→ WHAT NEEDS TO BE DONE
Below are records. Copy every line with "camera" in it.

→ DATA UNDER STUDY
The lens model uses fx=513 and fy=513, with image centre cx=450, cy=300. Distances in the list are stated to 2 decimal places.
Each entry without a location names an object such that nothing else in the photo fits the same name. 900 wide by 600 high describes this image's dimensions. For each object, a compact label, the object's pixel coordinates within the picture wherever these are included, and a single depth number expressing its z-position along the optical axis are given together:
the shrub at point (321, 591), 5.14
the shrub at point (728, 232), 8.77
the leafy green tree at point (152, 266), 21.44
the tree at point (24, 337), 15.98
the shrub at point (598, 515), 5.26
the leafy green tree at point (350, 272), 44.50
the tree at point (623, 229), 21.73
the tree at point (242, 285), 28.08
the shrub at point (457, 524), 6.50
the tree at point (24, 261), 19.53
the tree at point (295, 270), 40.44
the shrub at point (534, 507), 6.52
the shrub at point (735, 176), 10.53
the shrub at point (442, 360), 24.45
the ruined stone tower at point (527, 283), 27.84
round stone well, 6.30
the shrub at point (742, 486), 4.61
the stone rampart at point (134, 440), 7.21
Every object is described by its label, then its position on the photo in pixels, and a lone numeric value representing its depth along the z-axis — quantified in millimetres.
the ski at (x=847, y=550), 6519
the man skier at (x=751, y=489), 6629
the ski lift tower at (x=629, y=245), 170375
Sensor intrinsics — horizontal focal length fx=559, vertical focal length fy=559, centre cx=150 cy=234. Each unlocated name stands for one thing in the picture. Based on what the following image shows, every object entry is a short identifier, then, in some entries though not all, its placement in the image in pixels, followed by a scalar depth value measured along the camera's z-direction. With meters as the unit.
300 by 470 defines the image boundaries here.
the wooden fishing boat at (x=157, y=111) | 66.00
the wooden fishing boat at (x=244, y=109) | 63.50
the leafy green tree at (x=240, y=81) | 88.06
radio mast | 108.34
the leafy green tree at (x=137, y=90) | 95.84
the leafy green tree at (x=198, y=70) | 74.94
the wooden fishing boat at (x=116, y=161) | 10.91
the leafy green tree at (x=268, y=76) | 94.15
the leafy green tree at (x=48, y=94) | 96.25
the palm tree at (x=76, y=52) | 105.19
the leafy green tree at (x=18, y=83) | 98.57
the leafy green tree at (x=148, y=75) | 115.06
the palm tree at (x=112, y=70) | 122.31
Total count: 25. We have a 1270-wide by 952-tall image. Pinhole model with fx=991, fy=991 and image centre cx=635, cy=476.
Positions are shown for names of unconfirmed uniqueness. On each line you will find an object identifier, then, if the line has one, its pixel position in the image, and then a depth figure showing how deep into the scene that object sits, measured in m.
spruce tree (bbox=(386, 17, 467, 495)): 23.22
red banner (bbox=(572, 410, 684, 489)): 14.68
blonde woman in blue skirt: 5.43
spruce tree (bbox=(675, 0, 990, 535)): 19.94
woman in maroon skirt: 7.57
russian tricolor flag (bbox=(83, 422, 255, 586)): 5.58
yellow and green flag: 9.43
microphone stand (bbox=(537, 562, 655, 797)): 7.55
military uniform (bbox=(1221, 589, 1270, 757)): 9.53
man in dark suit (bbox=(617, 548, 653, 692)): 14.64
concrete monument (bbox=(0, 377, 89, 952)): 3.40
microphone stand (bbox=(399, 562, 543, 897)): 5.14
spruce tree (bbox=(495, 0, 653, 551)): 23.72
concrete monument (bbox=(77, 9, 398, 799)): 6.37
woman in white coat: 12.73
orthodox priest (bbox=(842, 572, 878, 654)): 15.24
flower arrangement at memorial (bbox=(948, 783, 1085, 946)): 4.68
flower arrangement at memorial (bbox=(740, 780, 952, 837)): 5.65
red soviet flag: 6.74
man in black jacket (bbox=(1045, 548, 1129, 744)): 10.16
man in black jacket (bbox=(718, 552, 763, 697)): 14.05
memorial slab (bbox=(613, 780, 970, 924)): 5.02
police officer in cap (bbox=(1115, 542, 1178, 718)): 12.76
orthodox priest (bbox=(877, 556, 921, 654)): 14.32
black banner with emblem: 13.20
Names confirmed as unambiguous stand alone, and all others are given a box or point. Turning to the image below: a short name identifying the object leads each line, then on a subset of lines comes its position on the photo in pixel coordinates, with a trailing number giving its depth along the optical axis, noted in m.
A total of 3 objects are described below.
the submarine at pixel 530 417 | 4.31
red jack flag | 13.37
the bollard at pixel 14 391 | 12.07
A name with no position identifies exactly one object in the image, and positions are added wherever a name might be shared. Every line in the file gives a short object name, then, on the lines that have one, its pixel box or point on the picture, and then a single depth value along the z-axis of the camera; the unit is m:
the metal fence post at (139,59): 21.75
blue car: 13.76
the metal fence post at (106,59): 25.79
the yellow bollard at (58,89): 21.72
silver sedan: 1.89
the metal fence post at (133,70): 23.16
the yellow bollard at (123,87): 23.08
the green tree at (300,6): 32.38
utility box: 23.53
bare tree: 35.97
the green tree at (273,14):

→ EXERCISE SOLUTION
Sensor intrinsics — horizontal focal length fx=559, vertical focal length fy=559, centre cx=150 cy=234. Each unlocated name stands for one thing in the picture. Based on what the following image shows, every object entry is a short identifier, then, in some entries though not all, its placement in the image in pixels, followed by a scalar depth value measured along the camera's z-direction. With meters as the unit.
A name with no position identifies exactly one object in the image, and positions are added wherever a name might be shared. Every line in the file gives a short object name, then, on the lines that have one, its pixel box or point on the picture, and then a single depth value along the z-axis of the camera; the unit is m:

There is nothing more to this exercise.